> _Exercise tasks_:
1: In the hypothesis-testing lecture, how many young riders who were in accidents did the research group observe after the law was changed?
2: Using the hypothesis-testing lecture, mark each statement yes or no and quote the words that decide it: (a) After the law change, 396 of the observed riders wore helmets. (b) The claim you want to prove belongs in the null hypothesis. (c) For the helmet example, the null hypothesis assumes p equals 0.

> _Text block_:
####################
00:01
Welcome back for lecture 4, where we're
gonna talk more about hypothesis tests.
00:06
So let's figure out how we choose a null
hypothesis and we'll start this with an example.
00:10
Suppose we're interested in the percentage motorcycle
riders age 20 years or lower that wear helmets.
00:17
The law in a particular state is changed to
require only these riders to wear helmets.
00:22
Before the change, 60% of young riders involved
in accidents had been a wearing helmet.
00:27
After the law was changed, a research group
observed 781 young riders who were in accidents.
00:33
And of these, only 396 or
50.7% were wearing helmets.
00:38
Has the percentage of the riders in the 20 or
younger age group that wear helmets declined
or is this a natural fluctuation
in the sample proportion?
That's the question we wanna ask.
00:48
So now we wanna know how to
set up our null hypothesis.
00:51
So how do we do it?
Well, remember that usually, the null hypothesis is
stated to claim that there is no difference or no effect.
00:59
This does not mean that if p is the percentage
of young motorcycle riders that wear helmets,
we should assume that p equals 0.
01:06
In fact this would be a silly thing to say.
01:08
Of course there is some people
in this group that wear helmets
so it would be silly to say that no
one wears a helmet in this group.
01:15
In the example, the initial assertion
is that the helmet use has not changed.
01:20
Thus we would assume that
p equals 0.6 to begin.
01:24
A common temptation is to state the
claim as your null hypothesis.
01:29
You wanna resist this temptation.
01:31
The claim you are making and want to prove is what
you should put in your alternative hypothesis.
01:37
Remember that we never prove
the null hypothesis is true.
01:41
All we do is we collect evidence against it
or we collect a lack of evidence against it.
####################
> _Dataset entries_:

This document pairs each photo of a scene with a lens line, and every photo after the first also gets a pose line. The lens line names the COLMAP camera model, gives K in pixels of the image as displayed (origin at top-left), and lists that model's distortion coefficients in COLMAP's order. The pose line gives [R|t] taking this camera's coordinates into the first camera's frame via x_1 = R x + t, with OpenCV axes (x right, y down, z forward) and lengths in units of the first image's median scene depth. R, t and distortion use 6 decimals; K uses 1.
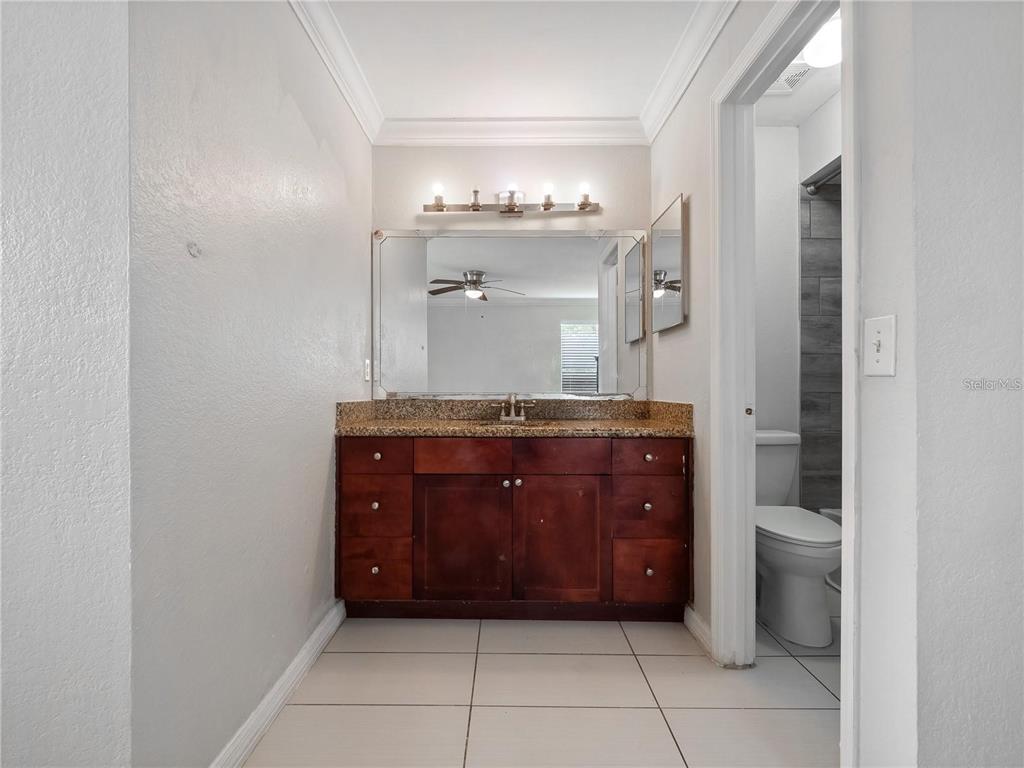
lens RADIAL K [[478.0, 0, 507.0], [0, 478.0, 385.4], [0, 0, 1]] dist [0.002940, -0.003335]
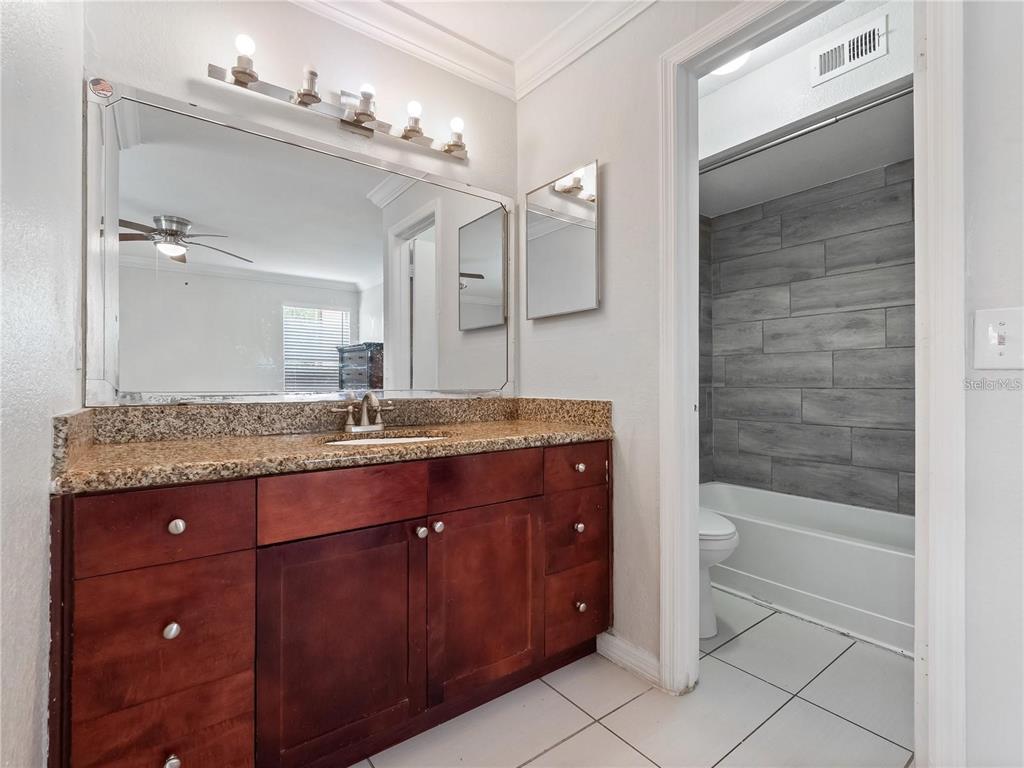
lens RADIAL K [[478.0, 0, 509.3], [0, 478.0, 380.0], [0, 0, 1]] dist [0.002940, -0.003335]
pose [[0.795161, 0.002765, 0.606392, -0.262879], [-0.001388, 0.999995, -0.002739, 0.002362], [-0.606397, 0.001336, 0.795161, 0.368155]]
####################
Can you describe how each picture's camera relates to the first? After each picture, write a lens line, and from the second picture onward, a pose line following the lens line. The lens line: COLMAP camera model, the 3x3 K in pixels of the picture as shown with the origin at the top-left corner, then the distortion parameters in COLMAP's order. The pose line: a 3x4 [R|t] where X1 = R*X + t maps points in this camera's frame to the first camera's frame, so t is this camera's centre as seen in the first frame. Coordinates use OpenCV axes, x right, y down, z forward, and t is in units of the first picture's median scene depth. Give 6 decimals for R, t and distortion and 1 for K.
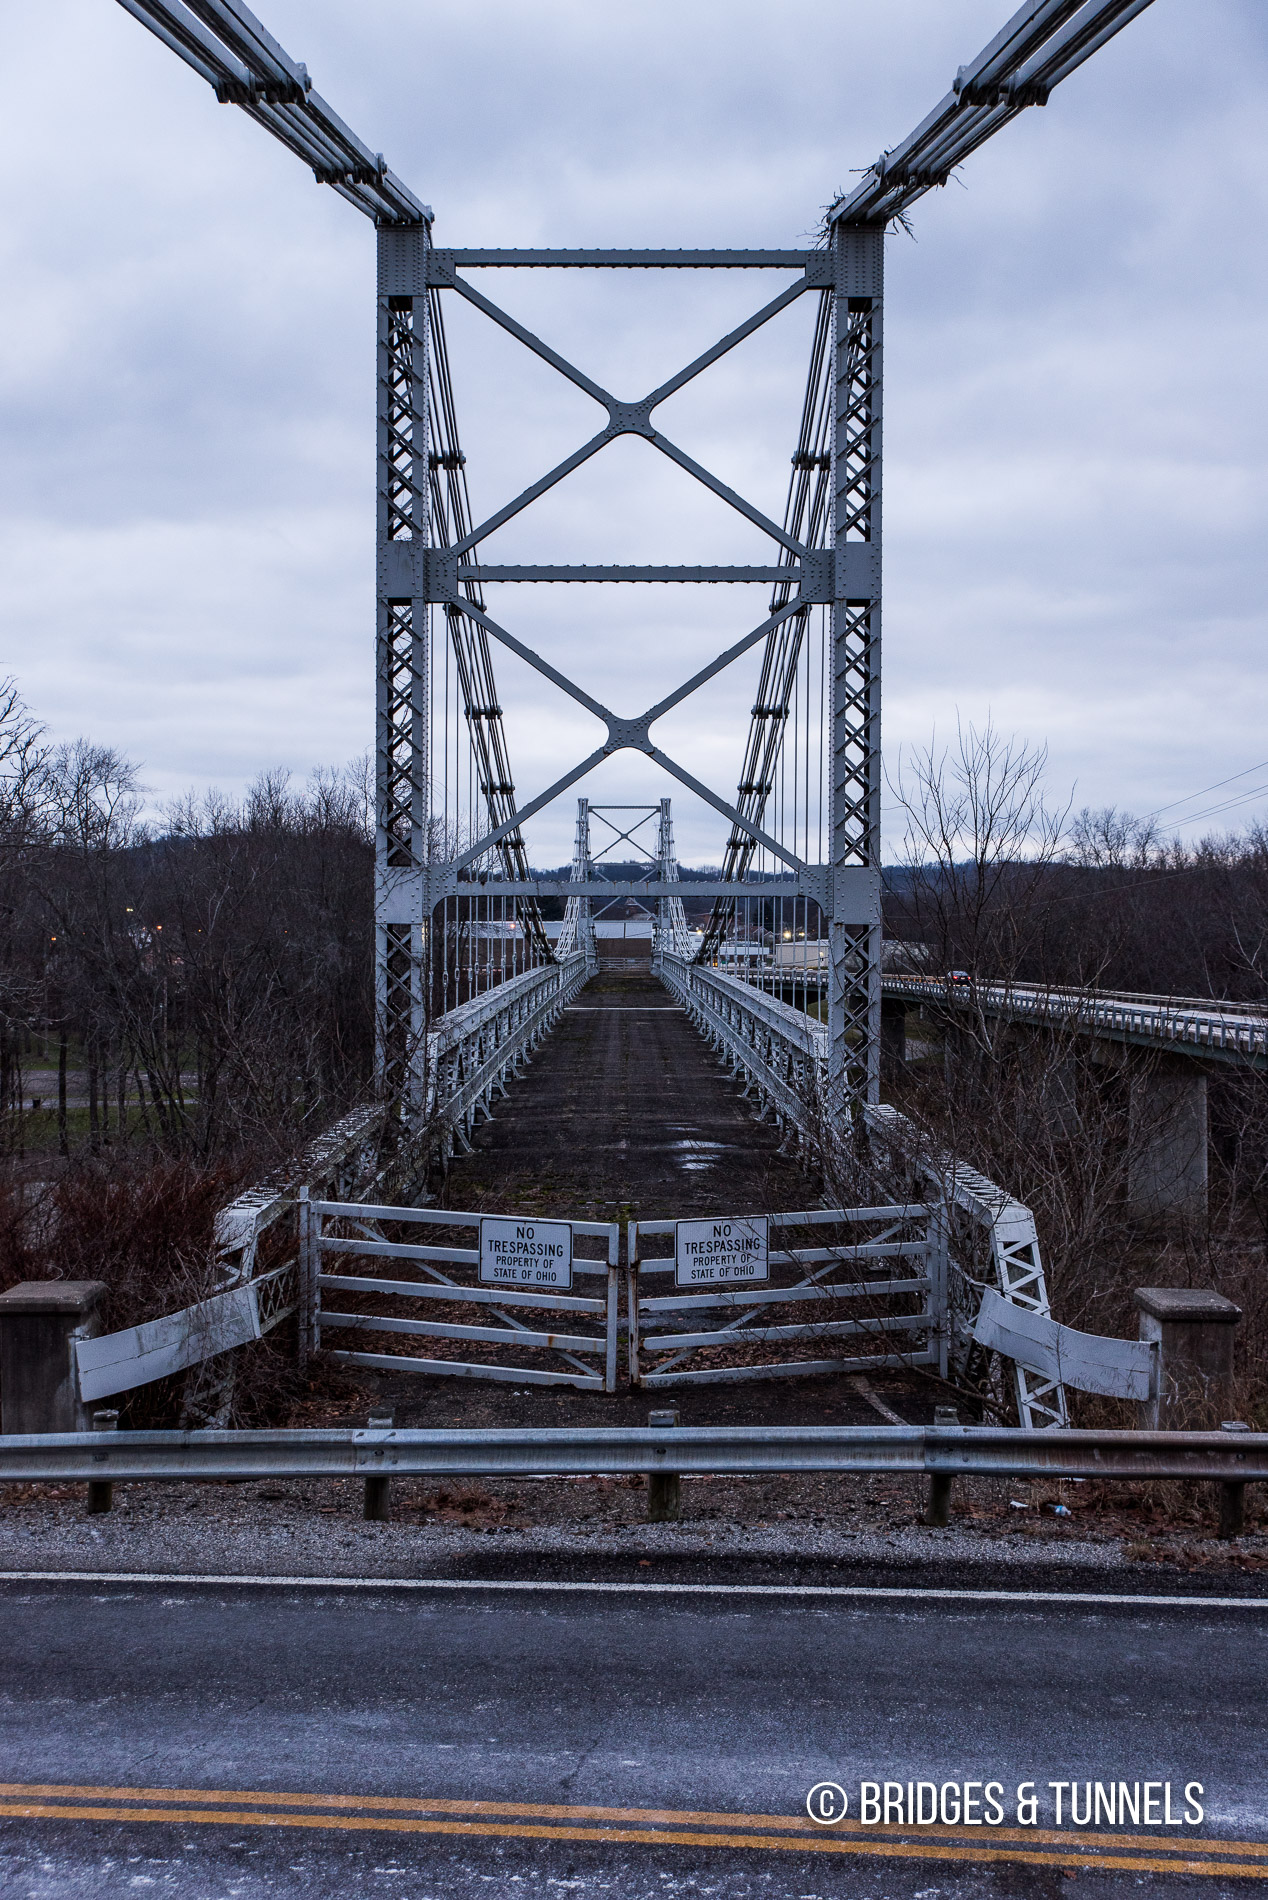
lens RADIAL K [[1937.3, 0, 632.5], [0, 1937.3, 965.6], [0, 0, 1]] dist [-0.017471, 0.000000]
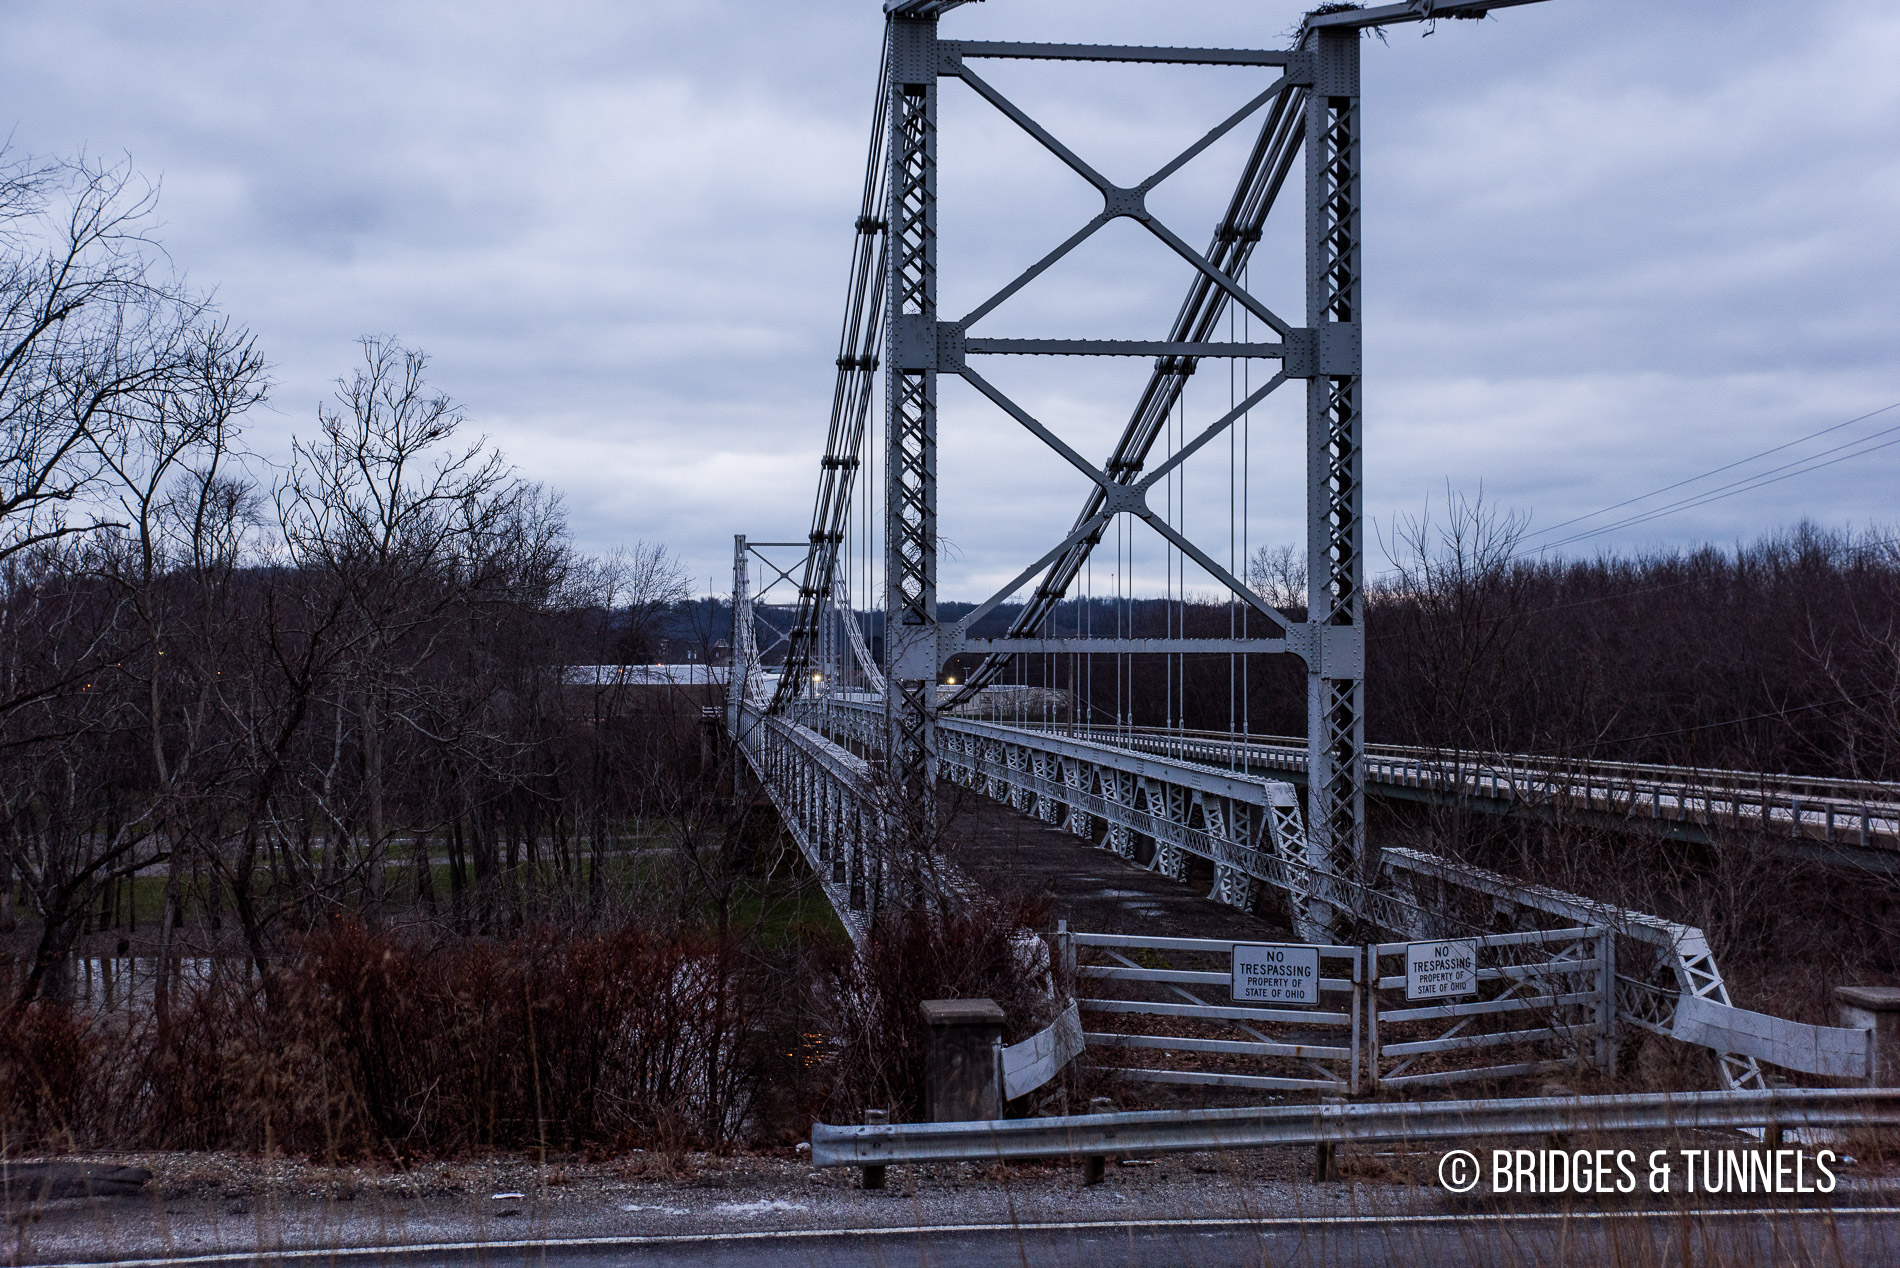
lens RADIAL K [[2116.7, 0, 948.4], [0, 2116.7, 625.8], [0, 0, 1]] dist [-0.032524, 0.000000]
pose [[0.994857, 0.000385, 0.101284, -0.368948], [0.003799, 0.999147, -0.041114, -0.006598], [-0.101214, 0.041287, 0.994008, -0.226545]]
####################
> _Problem solutions_:
1: 781

2:
(a) Yes: "only 396 or 50.7% were wearing helmets."
(b) No: "The claim you are making and want to prove is what you should put in your alternative hypothesis."
(c) No: "Thus we would assume that p equals 0.6 to begin."